For years the banking sector was prone to disruption, and when the disruption came, it was particularly fast in the payments & transactions ecosystem. Neobanks followed. But there are two powerful and extremely profitable worldwide payment networks that couldn’t care less. They’ve outgrown the parents by every possible financial metric and completely avoided disruption to date. In a world where their grip seems unbreakable, is there room for disruption of this power at all?

The global payments industry (outside of China) pretty much operates under an invisible but colossal duopoly: Visa and Mastercard. These two bank-bred giants of today’s digital payments ecosystem have built networks so vast and so resilient that they have become virtually synonymous with payments themselves, controlling hundreds of millions of merchant acceptance points and facilitating trillions of dollars in annual transactions. 

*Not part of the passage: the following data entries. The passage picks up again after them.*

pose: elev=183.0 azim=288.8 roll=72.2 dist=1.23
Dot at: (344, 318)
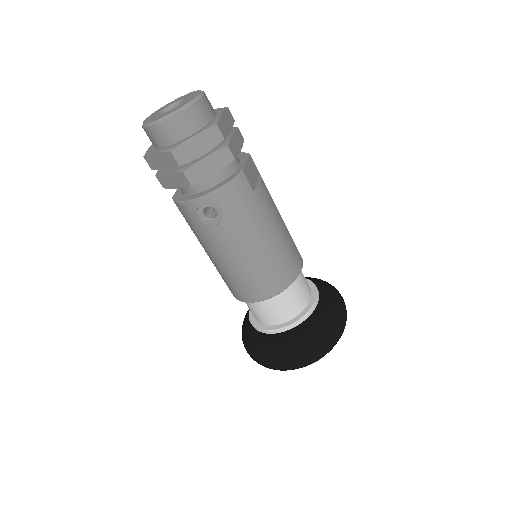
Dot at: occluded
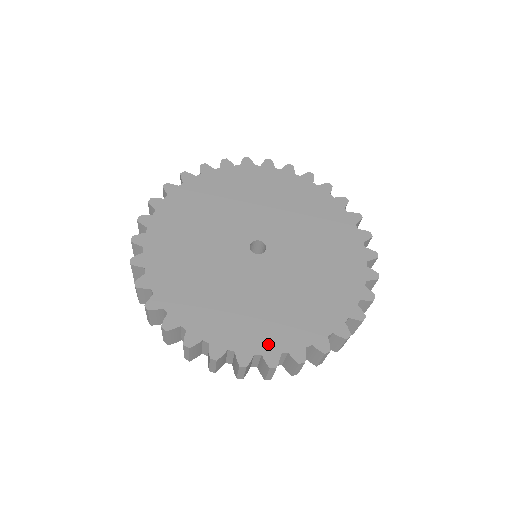
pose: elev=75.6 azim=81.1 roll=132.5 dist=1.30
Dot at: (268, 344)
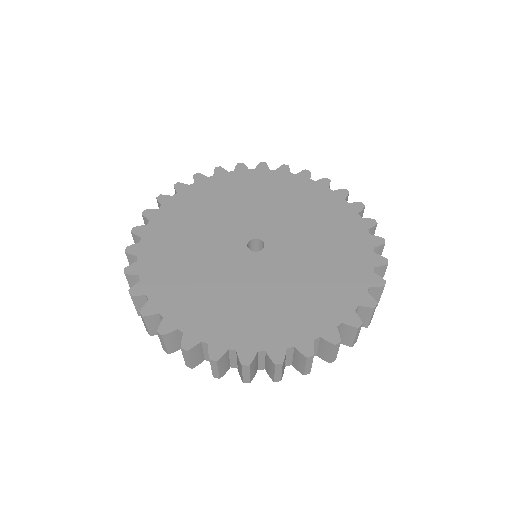
Dot at: (272, 340)
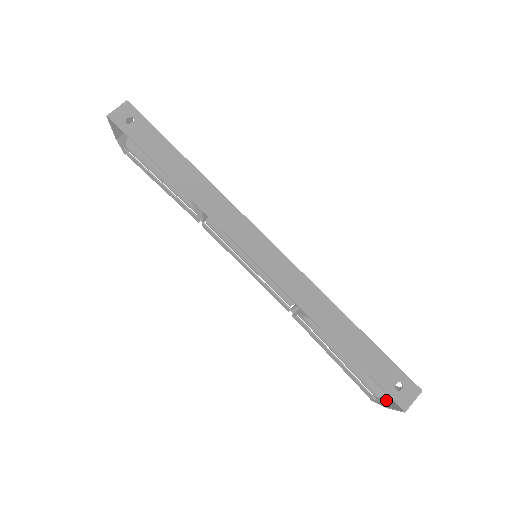
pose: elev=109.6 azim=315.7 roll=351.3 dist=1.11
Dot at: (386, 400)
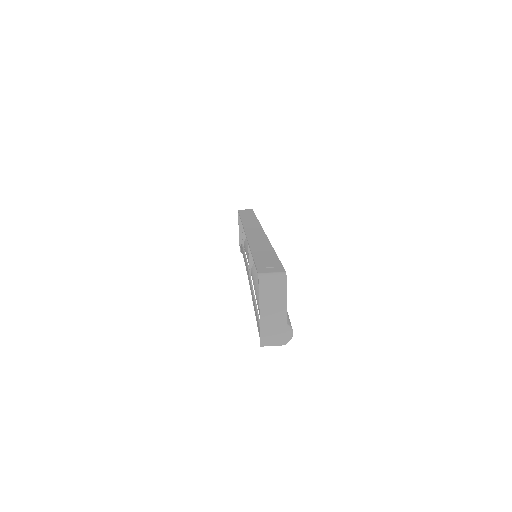
Dot at: (267, 325)
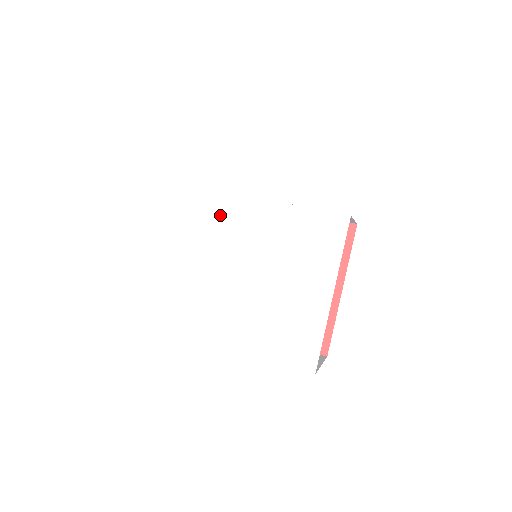
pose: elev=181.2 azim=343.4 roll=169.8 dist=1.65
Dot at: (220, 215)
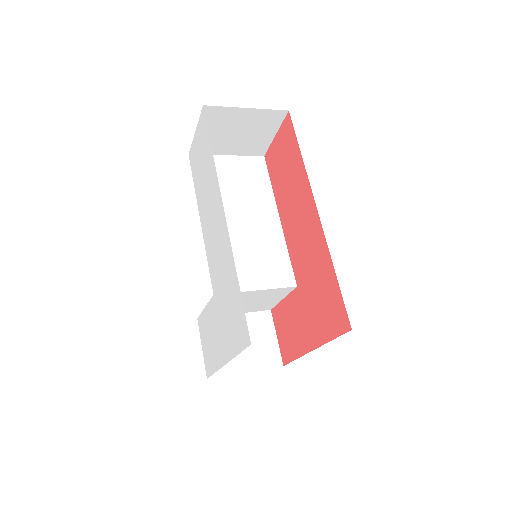
Dot at: (214, 209)
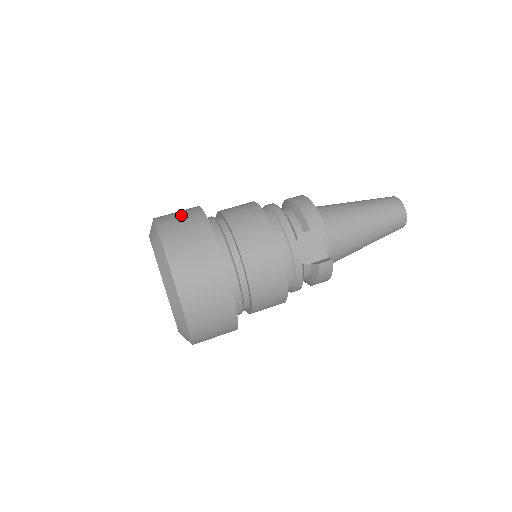
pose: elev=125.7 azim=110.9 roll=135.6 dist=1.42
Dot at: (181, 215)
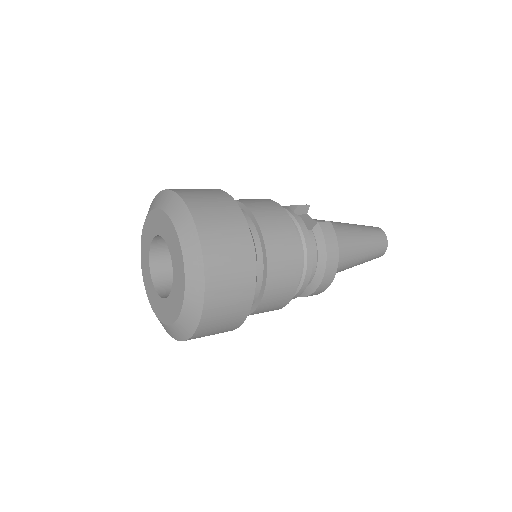
Dot at: occluded
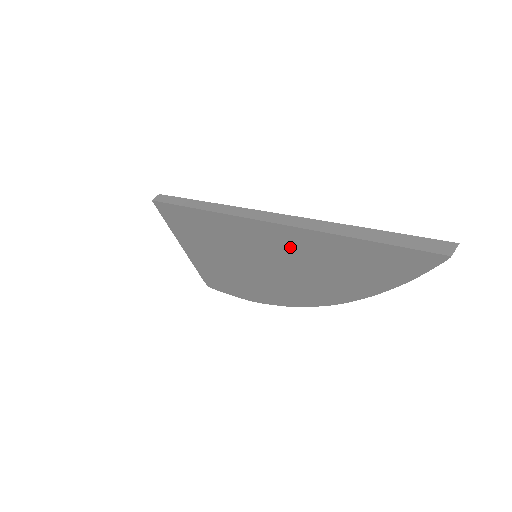
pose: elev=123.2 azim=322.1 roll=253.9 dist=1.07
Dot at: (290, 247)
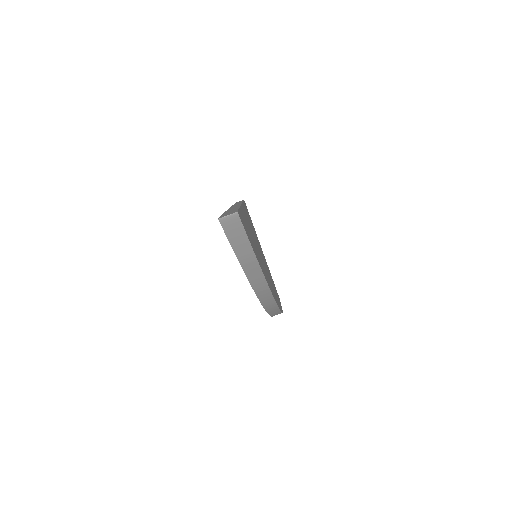
Dot at: occluded
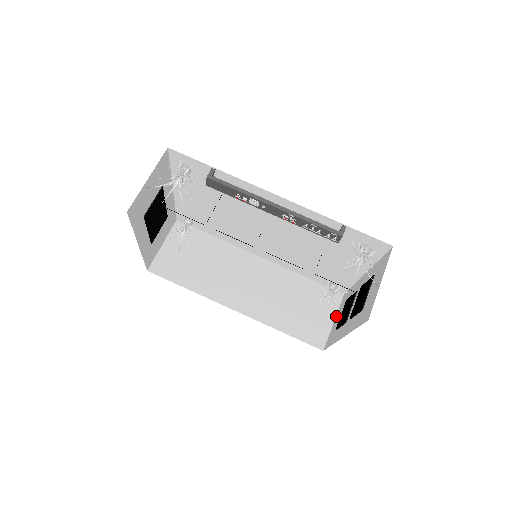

They don’t issue cards to retail and business clients, don’t extend credit to them, don’t charge fees to them either and don’t carry any risks on their books. They get paid even if their primary bank clients don’t.  

Some Historical Context

Visa started as BankAmericard in 1958 (created by Bank of America) and was later spun off and turned into a cooperative of many banks in the 1970s. Mastercard was founded in 1966 by a group of banks (including Wells Fargo, Bank of California, United California Bank…) under the name Interbank Card Association. Both Visa and Mastercard were originally bank-owned cooperatives — “not-for-profit” utilities — whose purpose was simply to standardize and enable card transactions across banks. And banks flocked to the non-profit cooperatives by thousands, because they didn’t have to build infrastructure (authorization, clearing, settlement…) themselves, they competed fiercely only on issuing, but cooperated on acceptance, a rare thing indeed.

But what happened afterwards? 

In the early 2000s, Visa and Mastercard were restructured into “for-profit” companies, because the owners’ (i.e. banks) interests were far from aligned and lots of anti-competitive practices began to emerge. Under the idea “we are going to serve everyone equally and become global cost optimization utilities” they went public in 2006 and 2008, respectively, became independent corporations, no longer owned by the founding banks. But their business models exploded with the rise of global digital payments, e-commerce, cross-border commerce, and mobile payments. Their management had a clear vision, immaculate execution and serious brainpower, turning these “utilities” into super profitable engines for the new shareholders. Unlike banks, they now operate asset-light business models, are not heavily regulated or balance-sheet driven, are growth-wise independent from economic cycles, are not constrained by capital and are stronger and more profitable than any of the founding or cooperative fathers. The cherry on top: they operate negative working capital models, so they get paid quickly and owe money later.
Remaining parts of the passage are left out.